La décision du Conseil d’État donnant raison à RSF contre l’Arcom au sujet de CNews pose la question de la légitimité de Christophe Deloire en tant que délégué général des États généraux de l’information.
« J’ai la casquette Reporters sans frontières et j’aurai la casquette des États généraux de l’information. Cette mission bénévole n’engagera pas RSF et vice-versa », déclarait Christophe Deloire, secrétaire général de RSF nommé délégué général des États généraux de l’information par Emmanuel Macron en juillet dernier. Promesse de campagne, ces États généraux devraient rendre leurs conclusions d’ici à l’été 2024. On espérerait y lire une série de propositions pertinentes et consensuelles destinées à renforcer la qualité de l’information et la confiance du public dans des médias qui en ont bien besoin. Vaste chantier, mais chantier utile… devenu sujet de multiples interrogations et de forte suspicion depuis la semaine dernière.
Conflit d'intérêt et discrédit
C’est coiffé de la casquette RSF que Christophe Deloire a obtenu le 13 février devant le Conseil d’État l’annulation d’une décision de rejet par l’Arcom d’une demande de RSF visant à ce que la chaîne CNews se conforme à ses obligations de pluralisme et d’indépendance de l’information.
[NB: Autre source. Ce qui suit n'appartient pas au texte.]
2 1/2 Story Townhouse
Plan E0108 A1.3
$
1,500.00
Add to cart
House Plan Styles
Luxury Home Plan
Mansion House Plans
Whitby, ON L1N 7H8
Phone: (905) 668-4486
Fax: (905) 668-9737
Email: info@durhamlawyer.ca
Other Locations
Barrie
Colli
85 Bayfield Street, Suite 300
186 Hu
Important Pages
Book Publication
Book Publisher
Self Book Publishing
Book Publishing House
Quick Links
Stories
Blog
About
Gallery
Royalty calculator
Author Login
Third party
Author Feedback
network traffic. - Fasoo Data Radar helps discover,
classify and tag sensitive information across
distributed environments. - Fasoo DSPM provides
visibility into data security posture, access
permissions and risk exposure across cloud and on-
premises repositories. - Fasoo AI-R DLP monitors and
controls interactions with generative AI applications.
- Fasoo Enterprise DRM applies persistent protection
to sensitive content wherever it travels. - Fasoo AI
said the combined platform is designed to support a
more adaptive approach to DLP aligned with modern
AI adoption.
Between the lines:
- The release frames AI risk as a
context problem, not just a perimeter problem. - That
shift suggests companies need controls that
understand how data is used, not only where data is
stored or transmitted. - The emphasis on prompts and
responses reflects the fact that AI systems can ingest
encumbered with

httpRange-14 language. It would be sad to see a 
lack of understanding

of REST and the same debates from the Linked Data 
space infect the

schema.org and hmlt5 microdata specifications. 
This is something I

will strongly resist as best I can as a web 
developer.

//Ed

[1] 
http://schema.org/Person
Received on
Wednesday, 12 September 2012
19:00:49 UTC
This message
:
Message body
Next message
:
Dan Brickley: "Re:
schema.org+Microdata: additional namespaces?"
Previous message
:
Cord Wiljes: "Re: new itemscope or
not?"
Un conflit d’intérêt caractérisé : comment peut-on être le chef d’orchestre impartial et fédérateur de ces États généraux de l’information tout en poursuivant l’autorité de régulation et indirectement un média audiovisuel (en visant plus largement un groupe de presse, celui de Vincent Bolloré) devant la plus haute juridiction administrative ? Hier qualifié, Christophe Deloire est aujourd’hui disqualifié, tant la consternation est grande parmi de très nombreux journalistes (Franz-Olivier Giesbert, Étienne Gernelle…). À ces voix s’ajoutent celles d’anciens membres du CSA ainsi que celle du fondateur de RSF lui-même.
Car cette décision est lourde de conséquences pour les animateurs, chroniqueurs et éditorialistes (souvent des journalistes), les invités des plateaux et des émissions (souvent nos clients), ainsi que pour nos agences. Dans sa décision, le Conseil d’État sanctionne l’Arcom au motif que celle-ci s’en tient « à la seule prise en compte du temps d’antenne accordé aux personnalités politiques ». Le Conseil d’État enjoint donc à l’Arcom de « prendre en compte la diversité des courants de pensée et d’opinion représentés par l’ensemble des participants aux programmes diffusés, y compris les chroniqueurs, animateurs et invités ». Cela a le mérite d’être clair, même si cela n’est pas conforme à l’esprit de l’article 13 de la loi de 1986 (« une violation » selon l’architecte de cette loi, ancien secrétaire d’État à la culture).
Face à cette décision, les professionnels des relations publics dont je suis doivent évoquer la question du RGPD et des règles de la Cnil relatives aux données sensibles (opinions politiques, convictions religieuses ou appartenance syndicale…) et se demander comment va faire l’Arcom pour prendre en compte ces données et les répertorier pour chaque intervenant afin de se faire une idée sur la sensibilité de chacun aux fins de contrôle des médias. Le sémiologue François Jost, rédacteur d’un « rapport » à charge contre CNews, invite à se référer (par provocation ? par conviction ?)… au journal Le Monde qui « fixe la norme idéologique », dit-il… On pourrait aussi se questionner entre professionnels des RP sur les difficultés auxquelles nous serons confrontés dans l’avenir quand il s’agira de proposer nos clients comme invités : devrons-nous tenir nous aussi un registre de leur sensibilité politique ?
Bref, les confusions de « casquettes » et le militantisme de Christophe Deloire n’ont pas fini de poser des problèmes à ces États généraux et de susciter de légitimes émois au sujet de la liberté de penser, de s’exprimer, d’être. Et bien sûr, d’exercer notre profession.